Мария, совершенно уверенная в эту минуту, что ее в столице засмеют, никто к ней серьезно не отнесется и жизнь, таким образом, может быть загублена из-за проклятой кофты, о которой раньше почему-то не подумала. Она не сдержалась и заплакала, решив, что теперь ей ничего хорошего ждать не стоит, искать счастья в Москве тоже не имеет смысла и никуда она по найму не поедет, а будет доживать свой век в Поворино. В одном городишке с ненавистным человеком. Мать утешала, как могла, считая вполне справедливо, что дело не в кофте, а в том, что дочь никак не может успокоиться после разрыва с мужем и сильно переживает.

– Не переживай, доченька, Васька не стоит твоих слез, – говорила мать и, будучи женщиной доброй, жалостливой, сама готова была заплакать. – Он, идол, еще поклонится тебе в ножки.

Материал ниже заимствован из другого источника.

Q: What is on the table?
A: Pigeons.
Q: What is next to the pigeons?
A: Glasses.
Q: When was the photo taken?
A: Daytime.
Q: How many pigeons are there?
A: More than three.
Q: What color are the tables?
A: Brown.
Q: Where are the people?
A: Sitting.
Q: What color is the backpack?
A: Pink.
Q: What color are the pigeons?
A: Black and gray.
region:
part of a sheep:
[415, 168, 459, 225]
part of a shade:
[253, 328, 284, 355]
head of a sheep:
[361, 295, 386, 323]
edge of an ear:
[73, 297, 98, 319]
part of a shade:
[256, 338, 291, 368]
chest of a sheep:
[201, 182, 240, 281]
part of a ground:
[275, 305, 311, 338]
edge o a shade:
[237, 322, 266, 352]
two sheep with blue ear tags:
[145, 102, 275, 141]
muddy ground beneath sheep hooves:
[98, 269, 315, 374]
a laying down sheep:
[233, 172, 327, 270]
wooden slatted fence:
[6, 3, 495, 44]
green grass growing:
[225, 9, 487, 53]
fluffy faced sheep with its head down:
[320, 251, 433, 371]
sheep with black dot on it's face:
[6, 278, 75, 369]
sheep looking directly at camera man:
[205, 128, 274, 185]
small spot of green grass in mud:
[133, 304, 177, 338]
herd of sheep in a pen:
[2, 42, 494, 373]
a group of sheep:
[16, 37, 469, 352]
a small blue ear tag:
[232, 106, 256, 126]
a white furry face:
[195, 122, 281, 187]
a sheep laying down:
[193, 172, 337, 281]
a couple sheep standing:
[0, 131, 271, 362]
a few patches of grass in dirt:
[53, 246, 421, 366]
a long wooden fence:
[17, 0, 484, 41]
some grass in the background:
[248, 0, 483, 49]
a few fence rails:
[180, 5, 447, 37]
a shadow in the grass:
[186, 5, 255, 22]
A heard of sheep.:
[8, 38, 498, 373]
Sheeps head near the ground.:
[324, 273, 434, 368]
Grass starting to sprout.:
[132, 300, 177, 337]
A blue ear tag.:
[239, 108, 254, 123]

– Ага, – согласилась сразу Мария, но потом, когда до нее дошел смысл сказанного, вдруг закричала: – Не говори мне о нем! Слышать не могу! Не хочу!

– Машенька, у их вся семья такая блудливая, вот оне и бесятся. Оне чертом меченные, блудливое племя, клянусь тебе, дочурочка. Жалко, батьки нету, а то б он им показал, где раки зимуют.

– Молчи мне о них!

– Молчу, дочурочка моя, молчу. Не тревожься, я тебе кофточку сошью, не хуже будет заграничной.

– О Ваське ни слова.

– А я молчу, только его, косоротого, – чтоб его совсем перекосило – я христианскими словами помянуть не могу, потому как с ангелами на том свете дело иметь он не будет. Приревновать к своему отцу, старому блуднику, кобелю плешивому!

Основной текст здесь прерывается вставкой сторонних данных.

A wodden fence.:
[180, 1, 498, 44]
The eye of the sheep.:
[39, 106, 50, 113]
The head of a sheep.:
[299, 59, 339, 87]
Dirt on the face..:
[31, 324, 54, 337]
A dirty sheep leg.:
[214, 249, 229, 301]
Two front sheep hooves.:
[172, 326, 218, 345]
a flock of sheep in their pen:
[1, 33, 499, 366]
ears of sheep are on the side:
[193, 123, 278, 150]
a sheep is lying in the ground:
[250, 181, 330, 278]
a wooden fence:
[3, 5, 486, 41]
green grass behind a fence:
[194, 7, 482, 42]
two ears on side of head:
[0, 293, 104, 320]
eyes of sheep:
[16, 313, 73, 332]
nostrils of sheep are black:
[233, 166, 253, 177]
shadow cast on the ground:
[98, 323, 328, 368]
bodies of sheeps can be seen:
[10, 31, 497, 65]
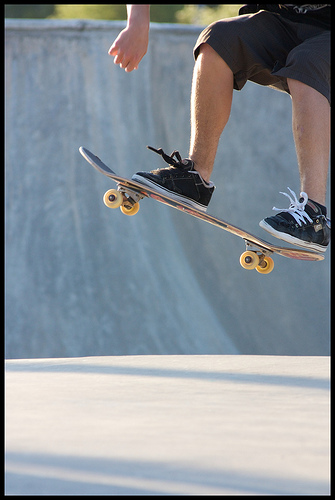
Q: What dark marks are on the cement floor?
A: Shadows.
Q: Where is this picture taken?
A: Skateboard rink.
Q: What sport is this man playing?
A: Skateboarding.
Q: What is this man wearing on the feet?
A: Black shoes.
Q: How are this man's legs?
A: Hairy.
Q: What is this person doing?
A: Performing a skateboard trick.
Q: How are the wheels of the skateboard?
A: Yellow.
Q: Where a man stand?
A: On a skateboard.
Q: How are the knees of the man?
A: Bend.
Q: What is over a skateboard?
A: A man.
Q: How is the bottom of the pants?
A: Short.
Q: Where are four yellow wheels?
A: Under the skateboard.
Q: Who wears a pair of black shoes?
A: A skater.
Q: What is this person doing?
A: Skateboarding.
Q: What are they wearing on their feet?
A: Sneakers.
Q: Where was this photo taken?
A: At the skate park.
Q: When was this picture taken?
A: Summertime.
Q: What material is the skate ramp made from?
A: Concrete.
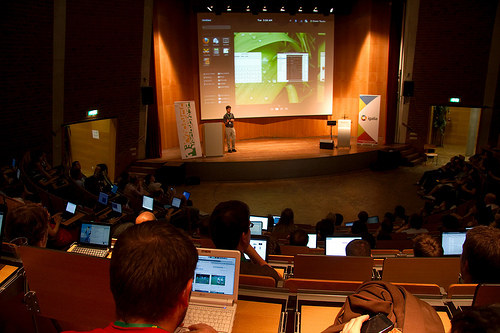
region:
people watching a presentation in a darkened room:
[0, 3, 493, 331]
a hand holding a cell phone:
[324, 307, 396, 332]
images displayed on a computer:
[169, 241, 242, 331]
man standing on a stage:
[218, 95, 250, 162]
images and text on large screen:
[196, 9, 332, 115]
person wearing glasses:
[230, 205, 258, 244]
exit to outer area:
[422, 87, 485, 164]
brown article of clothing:
[326, 276, 446, 331]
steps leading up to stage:
[373, 133, 425, 171]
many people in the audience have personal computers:
[13, 150, 194, 255]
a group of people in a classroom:
[3, 147, 499, 328]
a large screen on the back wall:
[196, 11, 341, 120]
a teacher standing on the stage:
[221, 107, 241, 154]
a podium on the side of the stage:
[199, 110, 225, 157]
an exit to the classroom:
[426, 101, 481, 158]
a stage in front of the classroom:
[151, 127, 391, 175]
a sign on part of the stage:
[171, 95, 206, 161]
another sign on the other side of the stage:
[354, 94, 380, 145]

– Мама, мы враги стали с той минуты, когда я поняла, что эта семья совсем не такая, какая у нас. Друг на друга только кричат, ругаться матерно при мне, чужом человеке, при всех не стесняются. Мама! – вскрикнула Мария, спохватываясь и ругая себя за то, что вернулась к разговору о неприятном. – Мы прожили два месяца, остальное – я в слезах ходила.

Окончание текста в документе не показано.